Exercise:
Copy out every line of the records below word for word, leaving out the pictures.

Records provided: Begin

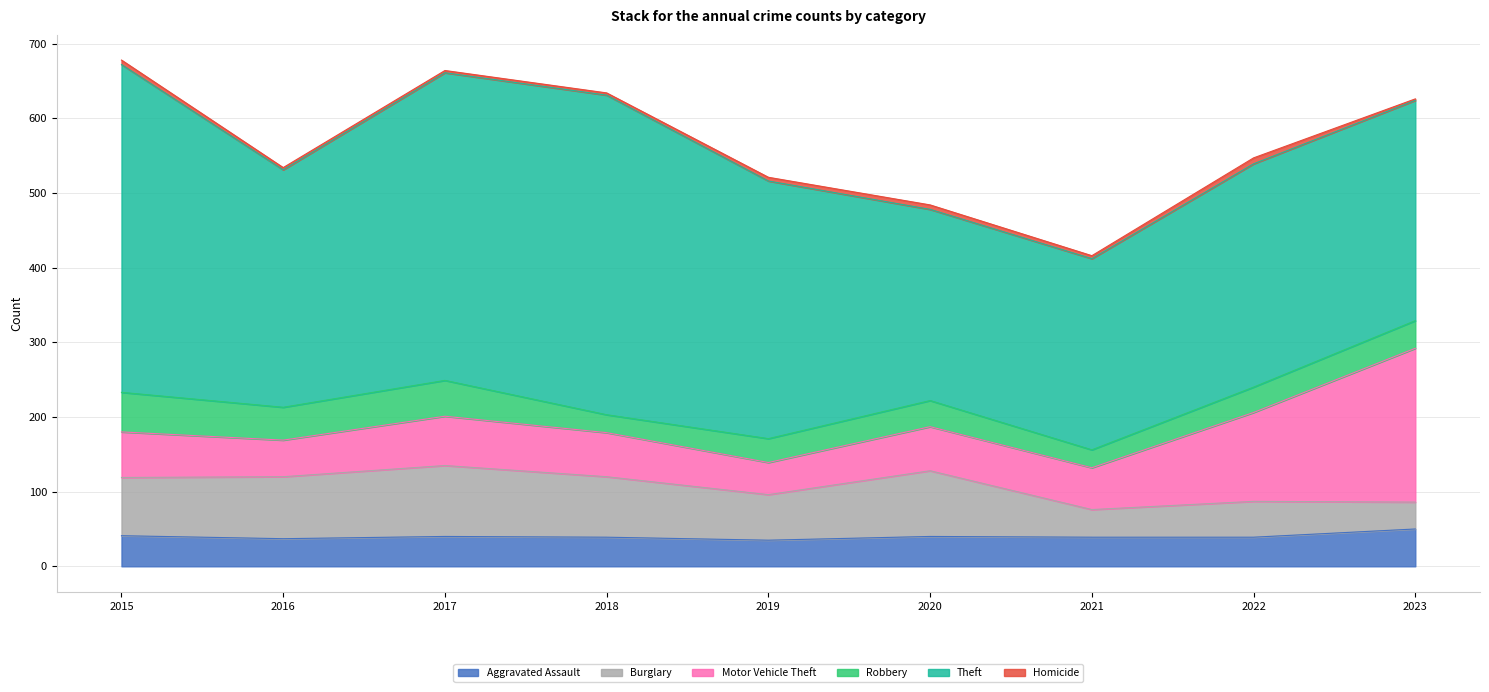

Between which two adjacent categories do Burglary and Robbery first intersect?

2022 and 2023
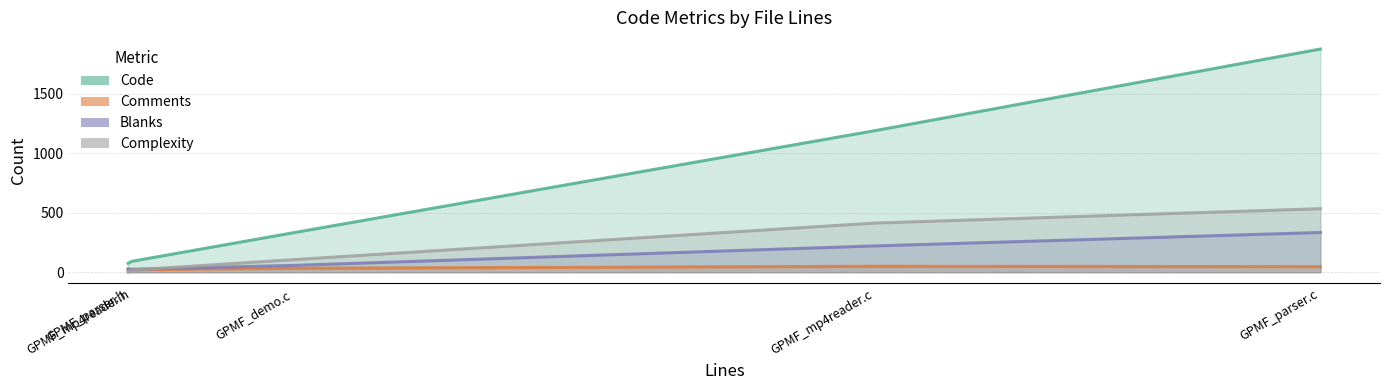

What is the label of the 3rd point from the left?

GPMF_mp4reader.h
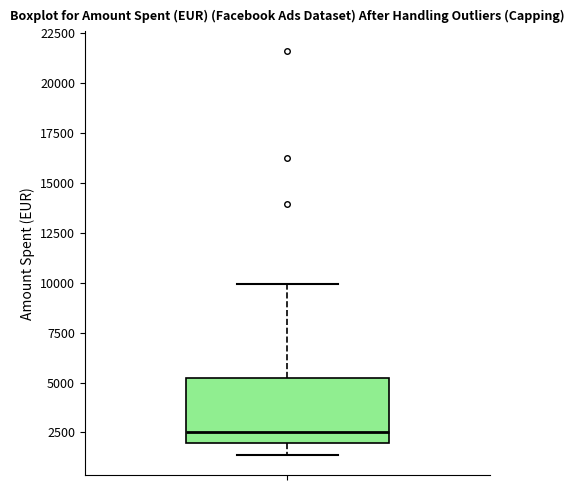

Where does the median line of the box sit on the y-axis? The values are not printed on the chart, so give them approximately, as read against the axis.

2500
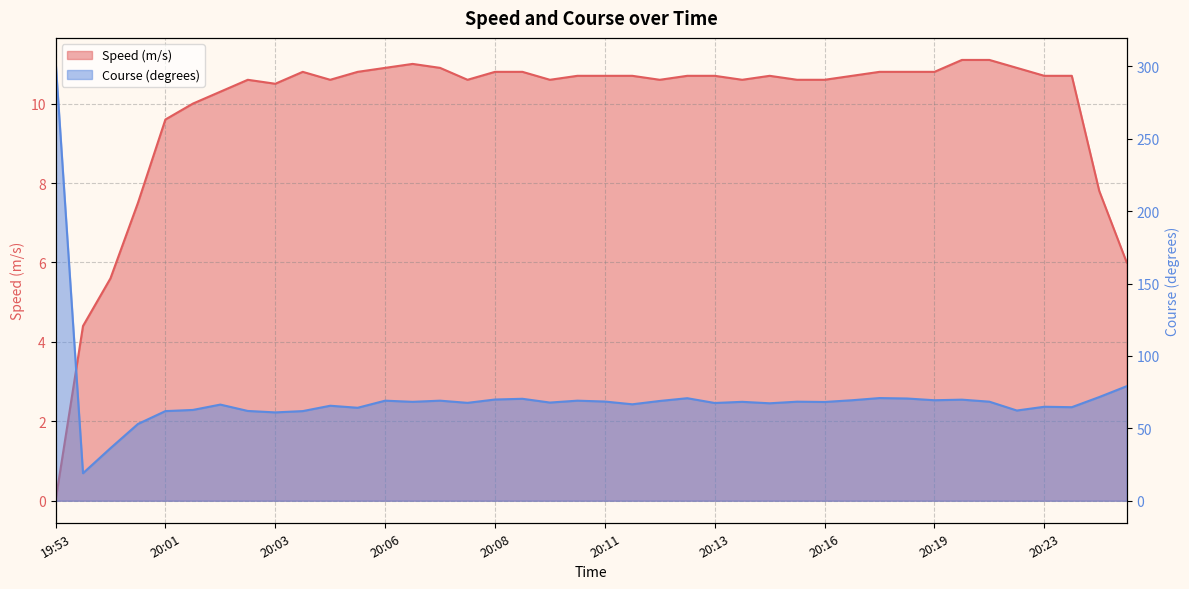

How many lines are shown in the chart?

2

Records provided: End

Exercise output:
Between which two adjacent categories do Burglary and Robbery first intersect?

2022 and 2023

What is the label of the 3rd point from the left?

GPMF_mp4reader.h

Where does the median line of the box sit on the y-axis? The values are not printed on the chart, so give them approximately, as read against the axis.

2500

How many lines are shown in the chart?

2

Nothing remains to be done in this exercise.